NOT INVESTMENT ADVICE. The opinions and forecasts expressed herein are those of Mr. David Moenning and Redwood Wealth and may not actually come to pass. The opinions and viewpoints regarding the future of the markets should not be construed as investment recommendations. The analysis and information in this report is for informational purposes only. No part of the material presented in this report is intended as an investment recommendation or investment advice. Neither the information nor any opinion expressed constitutes a solicitation to purchase or sell securities or any investment program.

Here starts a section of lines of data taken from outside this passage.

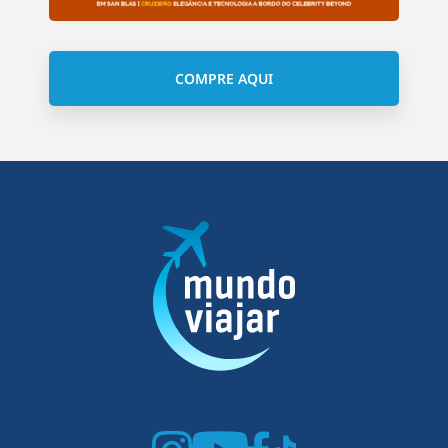
COMPRE AQUI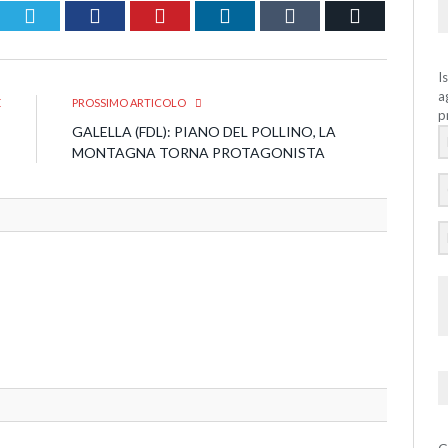
Twitter
Facebook
Pinterest
LinkedIn
Tumblr
Email
I
a
E
PROSSIMO ARTICOLO
p
E
GALELLA (FDL): PIANO DEL POLLINO, LA
E
MONTAGNA TORNA PROTAGONISTA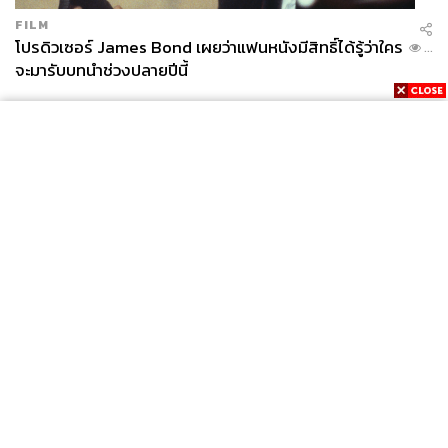
FILM
โปรดิวเซอร์ James Bond เผยว่าแฟนหนังมีสิทธิ์ได้รู้ว่าใคร
...
จะมารับบทนำช่วงปลายปีนี้
News
Wealth
Pop
Podcast
Video
Now
Opinion
Careers
Events
Privacy
About
Contact
Policy
FOR
ADVERTISING
MEMBERSHIP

Any investment decisions must in all cases be made by the reader or by his or her investment adviser. Do NOT ever purchase any security without doing sufficient research. There is no guarantee that the investment objectives outlined will actually come to pass. All opinions expressed herein are subject to change without notice. Neither the editor, employees, nor any of their affiliates shall have any liability for any loss sustained by anyone who has relied on the information provided.
Mr. Moenning and Redwood Wealth may at times have positions in the securities referred to and may make purchases or sales of these securities while publications are in circulation. Positions may change at any time.
The analysis provided is based on both technical and fundamental research and is provided “as is” without warranty of any kind, either expressed or implied. Although the information contained is derived from sources which are believed to be reliable, they cannot be guaranteed.
Investments in equities carry an inherent element of risk including the potential for significant loss of principal. Past performance is not an indication of future results.